Logo estará morto e seu regime durará apenas o tempo que conseguirem capitalizar a morte do “mártir do bolivarianismo”.
Isto será bom para Cuba, cujo regime terá sérias dificuldades sem o apoio venezuelano; será bom para a Colômbia, pois as FARC perderão o apoio (velado) vindo da Venezuela; será bom para o Equador e a Bolívia, cujos caudilhos locais sempre contaram com o apoio financeiro e, por assim dizer, ideológico do ditador venezuelano.
E será bom para o Brasil, pois tem muito idiota aqui dentro que acha o antiamericanismo do Chávez o MÁXIMO.
Logo “Esteban” estará queimando em fogo brando com o coisa-ruim espetando-o com o tridente.
“Esteban”?
É o apelido do Chávez na Venezuela: é o diminutivo de “Este-ban-dido”.
Nesse quesito o Lula foi mais esperto: bolivarianismo à parte, vivam os hospitais Albert Eintein e Sírio Libanês…
Eu ia falar o que o Aldo Ghisolfi citou.
Se o Chávez fosse experto, se tratava no Sírio Libanês.
Foi dar uma de “comuna anticapitalista”… #sifu.
Eu acho que Chaves não veio se tratar no Brasil porque aqui os jornais dariam cobertura total e isso ele não queria dado a gravidade do seu estado de saúde. Lá em Cuba é tudo controlado e ele pode estar até morto que isso só vai ser noticiado quando for conveniente para os seus herdeiros bolivarianos na Venezuela. Aliás, lá fora as notícias na internet falam que ele morreu mesmo, vai saber.
Se el chavo és esteban…o que sobra pro rei-sol, farol da humanidade, Lulankamon I?

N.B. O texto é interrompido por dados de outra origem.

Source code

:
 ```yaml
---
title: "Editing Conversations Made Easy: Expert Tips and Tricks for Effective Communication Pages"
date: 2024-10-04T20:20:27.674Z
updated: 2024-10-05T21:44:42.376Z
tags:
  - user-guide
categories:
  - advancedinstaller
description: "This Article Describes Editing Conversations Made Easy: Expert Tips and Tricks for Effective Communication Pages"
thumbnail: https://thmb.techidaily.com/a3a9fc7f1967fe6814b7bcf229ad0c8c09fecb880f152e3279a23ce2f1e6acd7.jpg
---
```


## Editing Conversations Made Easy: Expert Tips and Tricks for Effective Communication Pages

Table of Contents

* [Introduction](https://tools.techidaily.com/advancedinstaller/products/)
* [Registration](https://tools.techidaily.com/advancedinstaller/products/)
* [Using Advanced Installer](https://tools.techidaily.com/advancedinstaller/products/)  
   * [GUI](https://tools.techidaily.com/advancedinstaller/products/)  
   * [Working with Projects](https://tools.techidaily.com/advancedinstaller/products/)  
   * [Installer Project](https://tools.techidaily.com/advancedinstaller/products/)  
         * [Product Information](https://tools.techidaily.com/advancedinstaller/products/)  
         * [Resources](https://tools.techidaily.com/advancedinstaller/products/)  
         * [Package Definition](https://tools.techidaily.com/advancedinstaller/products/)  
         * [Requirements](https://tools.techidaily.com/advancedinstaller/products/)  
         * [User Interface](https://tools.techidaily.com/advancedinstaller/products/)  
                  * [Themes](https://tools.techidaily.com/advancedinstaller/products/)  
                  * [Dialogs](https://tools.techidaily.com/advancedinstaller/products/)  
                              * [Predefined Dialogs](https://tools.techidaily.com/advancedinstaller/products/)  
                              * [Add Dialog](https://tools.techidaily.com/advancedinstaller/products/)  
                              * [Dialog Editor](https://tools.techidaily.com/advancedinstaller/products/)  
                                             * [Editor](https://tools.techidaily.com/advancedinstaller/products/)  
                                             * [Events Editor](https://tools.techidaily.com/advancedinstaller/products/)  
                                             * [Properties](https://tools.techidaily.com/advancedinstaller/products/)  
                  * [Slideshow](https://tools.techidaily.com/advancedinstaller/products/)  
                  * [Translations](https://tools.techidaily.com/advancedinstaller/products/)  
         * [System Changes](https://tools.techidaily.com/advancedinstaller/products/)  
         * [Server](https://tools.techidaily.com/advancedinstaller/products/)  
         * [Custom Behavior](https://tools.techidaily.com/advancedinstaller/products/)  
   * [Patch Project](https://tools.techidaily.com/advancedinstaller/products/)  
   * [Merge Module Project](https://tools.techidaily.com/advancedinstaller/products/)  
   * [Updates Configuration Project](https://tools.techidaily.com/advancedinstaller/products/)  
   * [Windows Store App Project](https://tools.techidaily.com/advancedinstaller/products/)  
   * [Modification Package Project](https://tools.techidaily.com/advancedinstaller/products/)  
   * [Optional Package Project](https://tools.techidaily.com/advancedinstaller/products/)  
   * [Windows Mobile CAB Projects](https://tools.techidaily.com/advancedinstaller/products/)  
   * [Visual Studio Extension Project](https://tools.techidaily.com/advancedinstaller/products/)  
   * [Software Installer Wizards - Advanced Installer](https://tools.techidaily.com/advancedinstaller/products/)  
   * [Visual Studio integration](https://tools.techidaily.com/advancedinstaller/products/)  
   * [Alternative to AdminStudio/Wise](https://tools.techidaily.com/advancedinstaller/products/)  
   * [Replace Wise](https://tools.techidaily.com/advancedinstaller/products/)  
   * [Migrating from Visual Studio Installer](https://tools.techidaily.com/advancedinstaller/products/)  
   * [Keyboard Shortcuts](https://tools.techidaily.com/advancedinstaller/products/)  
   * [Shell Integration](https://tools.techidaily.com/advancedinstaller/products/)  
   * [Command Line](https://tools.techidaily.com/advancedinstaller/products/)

A Venezuela caminha a passos largos para uma guerra civil, pelo menos é esta a impressão que eu tenho. O regime de Chaves é heterogêneo, ele comanda várias facções distintas, entre as menos e as mais radicais, ele (e isso é uma qualidade dele) é o elemento pacificador e integrador delas, e só ele. Se ele morrer e se manterem unidas, pode ser que a Venezuela experimente algo como o regime chinês, desde que dê uma guinada econômica que gere sucesso nesta área, mas se cada uma delas for para um lado, a tendência é o pior tipo de guerra civil, a guerra civil de parceiros ideológicos por um butim, um resto de poder existente em um momento anterior, que é muito pior que uma guerra contra um verdadeiro inimigo, até porque a oposição na Venezuela é desarticulada e provavelmente não entrará em confronto, sabe que mesmo não perdendo, também não ganharia nada. Particularmente, penso que o melhor seria que o vice-presidente assumisse, ele é tido como conciliador e negociador, um moderado que saberia inclusive trazer parte da oposição para o seu lado na eventual necessidade de evitar conflito. Mas o fato é que no mínimo, há três facções políticas dentro do Chavismo que vão lutar pelo poder (a de Maduro, a da Assembléia Nacional e a do Judiciário). E nem falemos em democracia, esta, se voltar à Venezuela, só em 10, 15 anos…
Quanto a medicina de Cuba, não há o que se questionar. Os médicos vivem em intercâmbio no exterior (EUA inclusive) e é uma das poucas coisas que traz dividendos para a ilha castrista/comunista (alem do turismo e dos charutos). Eles possuem uma boa tecnologia de medicamentos imunobiológicos. Lembro das palavras de duas pessoas que compram tecnologia de medicamentos (interferon e alfapoetina) de Cuba. Uma gerente da área de bacterianos da empresa onde trabalho disse: “Como esses desgraçados (no bom sentido) conseguem desenvolver essas coisas com o equipamento completamente obsoleto que têm”? E minha diretora fez uma afirmação, já que é ela quem paga “Cuba é comunista só das fornteiras pra dentro, pois eles gostam muito é de dinheiro”!
tem gente que escreve por puro emocionalismo, cuba tem sim uma medicina avançada, e fazem intercambio até mesmo com os eua.